=== Objectif à atteindre ===
Repérez dans les items chaque ligne qui contient la chaîne « Monarca » et recopiez-la, en tenant compte de la casse.

=== Données recueillies ===
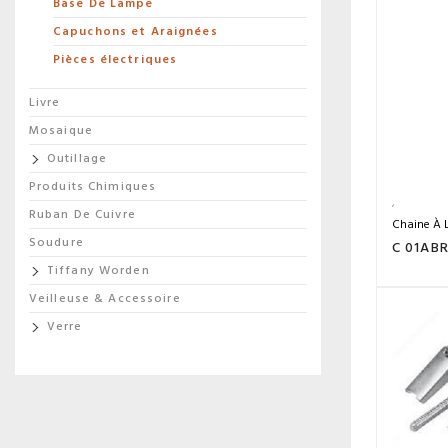
Base De Lampe
Capuchons et Araignées
Pièces électriques
Livre
Mosaique
Outillage
Produits Chimiques
Ruban De Cuivre
Chaine À 
Soudure
C 01AB
Tiffany Worden
Veilleuse & Accessoire
Verre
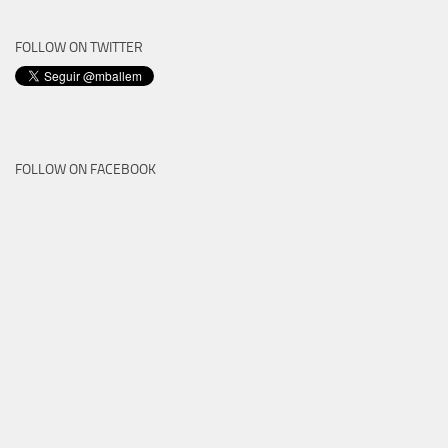
FOLLOW ON TWITTER
FOLLOW ON FACEBOOK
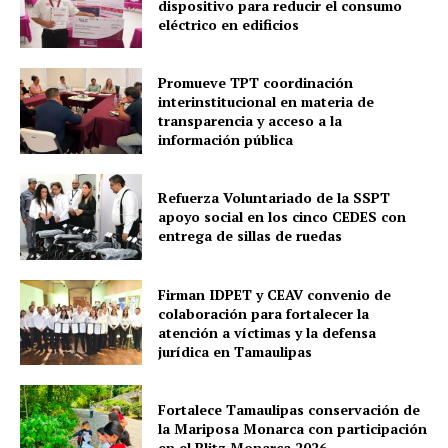
dispositivo para reducir el consumo
eléctrico en edificios
Promueve TPT coordinación
interinstitucional en materia de
transparencia y acceso a la
información pública
Refuerza Voluntariado de la SSPT
apoyo social en los cinco CEDES con
entrega de sillas de ruedas
Firman IDPET y CEAV convenio de
colaboración para fortalecer la
atención a víctimas y la defensa
jurídica en Tamaulipas
Fortalece Tamaulipas conservación de
la Mariposa Monarca con participación
en el Blitz Monarca 2026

=== Résultat obtenu ===
la Mariposa Monarca con participación
en el Blitz Monarca 2026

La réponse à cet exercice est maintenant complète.